Start of Records for processing
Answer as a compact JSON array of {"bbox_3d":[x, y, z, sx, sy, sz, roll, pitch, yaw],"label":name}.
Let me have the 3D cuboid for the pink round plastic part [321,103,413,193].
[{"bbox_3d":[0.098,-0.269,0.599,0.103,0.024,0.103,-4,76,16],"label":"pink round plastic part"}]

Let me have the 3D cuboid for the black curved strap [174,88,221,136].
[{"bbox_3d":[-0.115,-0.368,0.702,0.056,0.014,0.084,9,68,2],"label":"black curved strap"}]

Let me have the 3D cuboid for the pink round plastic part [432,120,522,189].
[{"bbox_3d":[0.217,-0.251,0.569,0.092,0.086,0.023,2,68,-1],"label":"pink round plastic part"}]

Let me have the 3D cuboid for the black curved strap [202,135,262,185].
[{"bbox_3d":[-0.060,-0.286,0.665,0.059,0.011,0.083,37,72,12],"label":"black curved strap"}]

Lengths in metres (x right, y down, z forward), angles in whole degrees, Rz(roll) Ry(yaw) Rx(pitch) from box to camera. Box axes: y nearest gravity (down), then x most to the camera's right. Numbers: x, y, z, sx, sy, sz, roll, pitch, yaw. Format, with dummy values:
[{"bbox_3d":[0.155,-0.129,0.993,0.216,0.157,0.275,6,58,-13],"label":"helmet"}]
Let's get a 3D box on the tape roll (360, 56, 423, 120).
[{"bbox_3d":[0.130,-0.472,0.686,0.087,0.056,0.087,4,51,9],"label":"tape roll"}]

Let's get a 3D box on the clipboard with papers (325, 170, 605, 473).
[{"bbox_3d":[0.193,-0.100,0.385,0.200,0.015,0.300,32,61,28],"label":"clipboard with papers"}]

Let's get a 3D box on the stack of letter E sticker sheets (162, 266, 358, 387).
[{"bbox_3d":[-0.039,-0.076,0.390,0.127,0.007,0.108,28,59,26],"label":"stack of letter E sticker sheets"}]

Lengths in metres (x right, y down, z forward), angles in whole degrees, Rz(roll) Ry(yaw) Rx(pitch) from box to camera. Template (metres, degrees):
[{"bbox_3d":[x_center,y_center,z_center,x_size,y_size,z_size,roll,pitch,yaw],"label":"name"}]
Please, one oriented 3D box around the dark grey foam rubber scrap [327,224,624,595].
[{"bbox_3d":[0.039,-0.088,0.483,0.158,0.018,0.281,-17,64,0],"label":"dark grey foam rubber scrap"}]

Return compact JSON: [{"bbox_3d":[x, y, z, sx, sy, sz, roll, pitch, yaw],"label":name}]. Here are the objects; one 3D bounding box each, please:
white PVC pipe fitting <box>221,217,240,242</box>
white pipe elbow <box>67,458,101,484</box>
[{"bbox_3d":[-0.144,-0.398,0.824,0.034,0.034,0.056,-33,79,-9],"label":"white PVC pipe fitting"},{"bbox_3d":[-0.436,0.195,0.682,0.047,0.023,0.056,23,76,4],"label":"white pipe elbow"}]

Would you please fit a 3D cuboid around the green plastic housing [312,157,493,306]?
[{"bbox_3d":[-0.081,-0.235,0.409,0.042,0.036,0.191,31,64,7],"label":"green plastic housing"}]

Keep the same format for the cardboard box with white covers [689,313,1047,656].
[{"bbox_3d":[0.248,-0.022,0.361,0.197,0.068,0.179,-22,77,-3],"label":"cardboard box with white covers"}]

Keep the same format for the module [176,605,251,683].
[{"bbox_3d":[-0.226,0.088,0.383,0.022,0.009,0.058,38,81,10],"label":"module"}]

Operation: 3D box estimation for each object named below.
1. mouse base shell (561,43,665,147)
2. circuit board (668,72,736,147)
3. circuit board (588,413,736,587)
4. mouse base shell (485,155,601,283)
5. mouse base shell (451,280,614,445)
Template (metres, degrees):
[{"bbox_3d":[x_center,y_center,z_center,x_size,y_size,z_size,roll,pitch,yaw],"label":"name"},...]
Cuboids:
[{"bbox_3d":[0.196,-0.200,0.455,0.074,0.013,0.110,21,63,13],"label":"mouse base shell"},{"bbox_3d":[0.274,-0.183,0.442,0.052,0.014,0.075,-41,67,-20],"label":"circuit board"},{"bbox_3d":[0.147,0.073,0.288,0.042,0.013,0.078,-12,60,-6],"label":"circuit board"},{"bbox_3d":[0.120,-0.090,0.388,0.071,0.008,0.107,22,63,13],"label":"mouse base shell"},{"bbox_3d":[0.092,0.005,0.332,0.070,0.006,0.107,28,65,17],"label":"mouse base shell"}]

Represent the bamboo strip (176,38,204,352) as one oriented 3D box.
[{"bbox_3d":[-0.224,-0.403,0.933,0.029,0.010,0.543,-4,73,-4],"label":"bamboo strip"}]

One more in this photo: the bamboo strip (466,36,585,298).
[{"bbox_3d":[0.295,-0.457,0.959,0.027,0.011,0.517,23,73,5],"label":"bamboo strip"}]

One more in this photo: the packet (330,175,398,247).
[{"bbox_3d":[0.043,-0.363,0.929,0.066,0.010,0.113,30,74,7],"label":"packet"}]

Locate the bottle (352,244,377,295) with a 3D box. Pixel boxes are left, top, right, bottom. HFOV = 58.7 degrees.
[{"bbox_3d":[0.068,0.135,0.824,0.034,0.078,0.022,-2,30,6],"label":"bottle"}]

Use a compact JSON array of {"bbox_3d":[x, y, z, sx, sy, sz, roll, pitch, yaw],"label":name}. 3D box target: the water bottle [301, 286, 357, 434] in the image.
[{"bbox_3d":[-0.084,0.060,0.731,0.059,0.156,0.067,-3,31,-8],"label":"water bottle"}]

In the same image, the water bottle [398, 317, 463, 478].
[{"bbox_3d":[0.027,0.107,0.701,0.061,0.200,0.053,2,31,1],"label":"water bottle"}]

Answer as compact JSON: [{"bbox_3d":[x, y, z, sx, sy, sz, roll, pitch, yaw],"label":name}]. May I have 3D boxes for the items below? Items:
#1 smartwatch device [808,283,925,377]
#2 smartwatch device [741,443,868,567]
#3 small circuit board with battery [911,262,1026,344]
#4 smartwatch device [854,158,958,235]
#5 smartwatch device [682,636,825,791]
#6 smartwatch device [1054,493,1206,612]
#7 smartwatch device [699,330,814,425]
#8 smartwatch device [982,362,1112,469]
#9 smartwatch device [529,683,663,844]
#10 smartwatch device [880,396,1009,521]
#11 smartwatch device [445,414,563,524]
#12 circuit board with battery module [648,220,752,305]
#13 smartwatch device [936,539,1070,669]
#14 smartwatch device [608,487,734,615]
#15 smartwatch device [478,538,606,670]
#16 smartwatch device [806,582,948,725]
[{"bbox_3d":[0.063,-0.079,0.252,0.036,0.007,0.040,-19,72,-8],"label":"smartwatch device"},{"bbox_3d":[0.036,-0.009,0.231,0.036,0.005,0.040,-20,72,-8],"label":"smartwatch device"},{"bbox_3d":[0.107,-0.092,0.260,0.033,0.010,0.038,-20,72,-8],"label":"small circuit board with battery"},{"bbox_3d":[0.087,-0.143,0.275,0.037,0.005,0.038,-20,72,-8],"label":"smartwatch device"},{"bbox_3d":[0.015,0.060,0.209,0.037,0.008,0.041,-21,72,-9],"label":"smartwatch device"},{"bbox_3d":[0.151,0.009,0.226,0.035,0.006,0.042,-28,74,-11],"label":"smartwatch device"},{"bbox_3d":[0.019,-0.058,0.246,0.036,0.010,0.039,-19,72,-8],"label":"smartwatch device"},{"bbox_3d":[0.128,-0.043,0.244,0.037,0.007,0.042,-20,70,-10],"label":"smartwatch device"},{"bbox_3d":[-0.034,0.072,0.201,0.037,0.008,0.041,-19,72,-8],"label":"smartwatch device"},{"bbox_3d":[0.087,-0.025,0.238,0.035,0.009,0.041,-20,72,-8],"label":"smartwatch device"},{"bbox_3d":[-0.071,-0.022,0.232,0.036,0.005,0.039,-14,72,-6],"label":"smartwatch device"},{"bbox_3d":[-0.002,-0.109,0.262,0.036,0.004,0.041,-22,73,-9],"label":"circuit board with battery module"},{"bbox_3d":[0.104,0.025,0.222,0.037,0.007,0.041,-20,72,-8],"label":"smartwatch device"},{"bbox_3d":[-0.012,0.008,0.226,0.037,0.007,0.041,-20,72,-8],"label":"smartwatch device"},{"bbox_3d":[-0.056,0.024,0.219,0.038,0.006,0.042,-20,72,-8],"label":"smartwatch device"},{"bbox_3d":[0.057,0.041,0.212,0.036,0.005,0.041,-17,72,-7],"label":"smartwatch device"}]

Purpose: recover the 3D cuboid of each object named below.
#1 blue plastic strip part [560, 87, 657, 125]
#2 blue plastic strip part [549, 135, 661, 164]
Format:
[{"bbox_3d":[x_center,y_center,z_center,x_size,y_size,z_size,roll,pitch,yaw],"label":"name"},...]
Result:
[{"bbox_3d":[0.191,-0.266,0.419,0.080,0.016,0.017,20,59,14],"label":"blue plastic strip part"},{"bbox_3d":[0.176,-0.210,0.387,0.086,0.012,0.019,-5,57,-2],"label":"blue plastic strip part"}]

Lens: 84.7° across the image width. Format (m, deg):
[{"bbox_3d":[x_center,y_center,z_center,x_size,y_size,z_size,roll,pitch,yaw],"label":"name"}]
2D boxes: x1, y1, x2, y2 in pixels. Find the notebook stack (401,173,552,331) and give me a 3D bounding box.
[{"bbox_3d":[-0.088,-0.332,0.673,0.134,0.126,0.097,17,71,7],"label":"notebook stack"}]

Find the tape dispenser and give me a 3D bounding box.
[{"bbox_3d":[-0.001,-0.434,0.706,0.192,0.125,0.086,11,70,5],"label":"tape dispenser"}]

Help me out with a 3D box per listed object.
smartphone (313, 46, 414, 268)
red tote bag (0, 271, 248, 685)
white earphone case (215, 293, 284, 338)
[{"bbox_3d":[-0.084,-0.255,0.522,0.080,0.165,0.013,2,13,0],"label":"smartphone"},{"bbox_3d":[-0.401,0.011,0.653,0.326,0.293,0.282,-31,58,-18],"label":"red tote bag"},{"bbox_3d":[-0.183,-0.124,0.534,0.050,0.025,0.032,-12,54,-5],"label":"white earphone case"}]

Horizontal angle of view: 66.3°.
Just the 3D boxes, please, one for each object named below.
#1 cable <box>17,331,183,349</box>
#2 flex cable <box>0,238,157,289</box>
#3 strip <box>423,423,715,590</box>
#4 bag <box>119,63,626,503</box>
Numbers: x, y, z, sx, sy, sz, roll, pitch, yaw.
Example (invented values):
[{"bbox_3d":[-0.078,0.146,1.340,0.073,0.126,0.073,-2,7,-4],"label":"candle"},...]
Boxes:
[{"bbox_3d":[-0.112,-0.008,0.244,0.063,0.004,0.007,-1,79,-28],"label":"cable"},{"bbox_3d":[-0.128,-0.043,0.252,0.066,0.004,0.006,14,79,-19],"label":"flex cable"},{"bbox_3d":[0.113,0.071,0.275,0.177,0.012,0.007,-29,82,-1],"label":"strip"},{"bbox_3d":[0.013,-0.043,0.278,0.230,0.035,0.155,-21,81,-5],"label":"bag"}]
End of Records for processing
Task requirements: Out of the material above, gather each line where "below" appears.

Problem solution:
Operation: 3D box estimation for each object named below.
Answer as compact JSON: [{"bbox_3d":[x, y, z, sx, sy, sz, roll, pitch, yaw],"label":name}]. May I have 3D boxes for the items below? Items:
Purpose: recover the 3D cuboid of each object named below.
Just the 3D boxes, please, one for each object named below.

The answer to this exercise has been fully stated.